C’est en 1967 que le chirurgien cardiaque sud-africain Christian Barnard devint célèbre pour avoir réussi la première greffe du cœur de l’histoire. Plus de cinquante ans après, et malgré des progrès époustouflants dans bien des domaines, la médecine n’a toujours pas rendu l’être humain immortel, mais ce n’est pas faute d’essayer. La société française Carmat prévoit ainsi de commercialiser en 2019 et pour la première fois des cœurs artificiels. Cela constitue un pas décisif dans le prolongement de la vie à grande échelle.
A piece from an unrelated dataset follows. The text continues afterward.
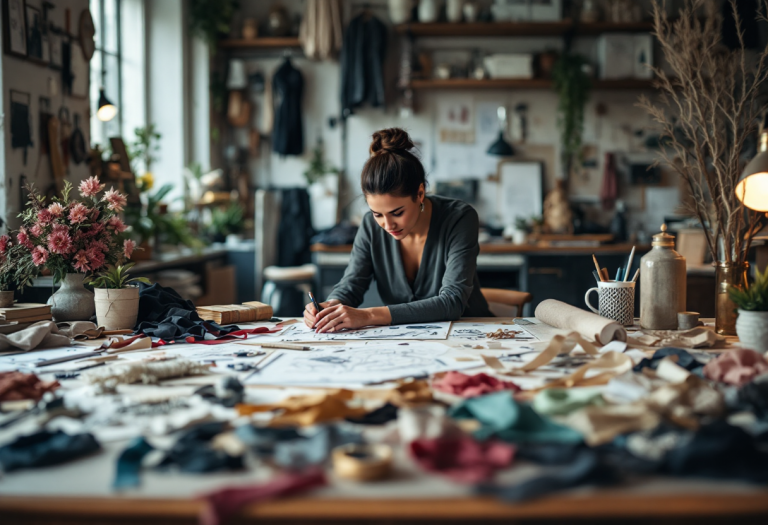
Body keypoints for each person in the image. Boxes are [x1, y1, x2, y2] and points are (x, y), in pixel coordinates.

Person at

Pallier le manque de greffons humains
Nous n’allons pas trouver de suite des cœurs artificiels en supermarché bien sûr. Mais l’avancée médicale développée par Carmat n’en est pas moins significative. Rappelons qu’elle y travaille depuis 2008 et sa fondation par le professeur Alain Carpentier et Matra Défense (d’où le nom CarMat). L’objectif premier était élémentaire : si la technique de la transplantation cardiaque s’est sans cesse améliorée au fil des décennies, un problème essentiel et en grande partie indépendant des avancées scientifiques se pose à elle : le nombre de cœurs disponibles. Cette pénurie de greffons est cruelle, et les critères d’éligibilité pour l’obtention d’une greffe cardiaque sont pour le moins drastiques, d’ailleurs aucune personne de plus de 60 ans ne peut ainsi en bénéficier. Il s’agit donc de remédier à ce manque en proposant des organes artificiels donc non prélevés sur d’autres humains.
Une innovation biotechnologique de premier ordre
L’alliance de la médecine et de l’industrie de pointe à la base de la société Carmat n’a évidemment rien d’un hasard. On se situe avec ce cœur artificiel au croisement d’innovations techniques et biologiques extrêmement avancées, et l’objet en lui-même est un assemblage de matières synthétiques et organiques. Ainsi une enveloppe de péricarde de veau traitée afin d’être rendue biocompatible pour éviter les rejets, vient empaqueter une pompe reproduisant les deux temps du rythme cardiaque (le remplissage de sang des ventricules puis l’éjection de ce dernier) de façon autorégulée, s’adaptant donc elle-même aux besoins du patient sans nécessiter d’intervention chirurgicale à chaque changement d’état.
D’autres systèmes existaient déjà mais ceux-ci n’avaient pas de vocation autre que temporaire, et étaient créés uniquement en vue de l’attente de recevoir une greffe classique. Le cœur Carmat est lui le premier à pouvoir constituer une solution permanente pour le greffé, ce qui permet enfin de se libérer des contingences de stocks de greffons humains disponibles.
Le long chemin avant la commercialisation
Le processus menant à un produit final commercialisable en Europe est constitué d’une myriade d’étapes et de validations intermédiaires, ce qui est plutôt rassurant : lorsqu’on envisage de remplacer un organe vital chez un être humain, la marge de « tâtonnement » est singulièrement réduite. Après des décennies d’expérimentation et de recherche ex vivo, l’obtention du fameux marquage CE, que l’entreprise souhaite obtenir en 2019 et qui lui permettrait de vendre son produit dans toute l’Europe, est principalement soumise à l’efficacité de la bio-prothèse : son pourcentage de rejet, sa durée et celle de la vie de ses patients notamment. Une étude pivot finale serait validée si plus de la moitié des patients survivait après six mois, exploit que l’entreprise est en passe de réaliser.
Enjeu économique, médicale et sociale du 21e siècle, l’un des devoirs de la médecine est de garantir au plus grand nombre une durée et une qualité de vie normale, en remédiant aux injustices de la nature. Le succès de la société Carmat dans ce domaine, est une preuve du savoir-faire français en matière de technologie de pointe et redonne du souffle à ce secteur.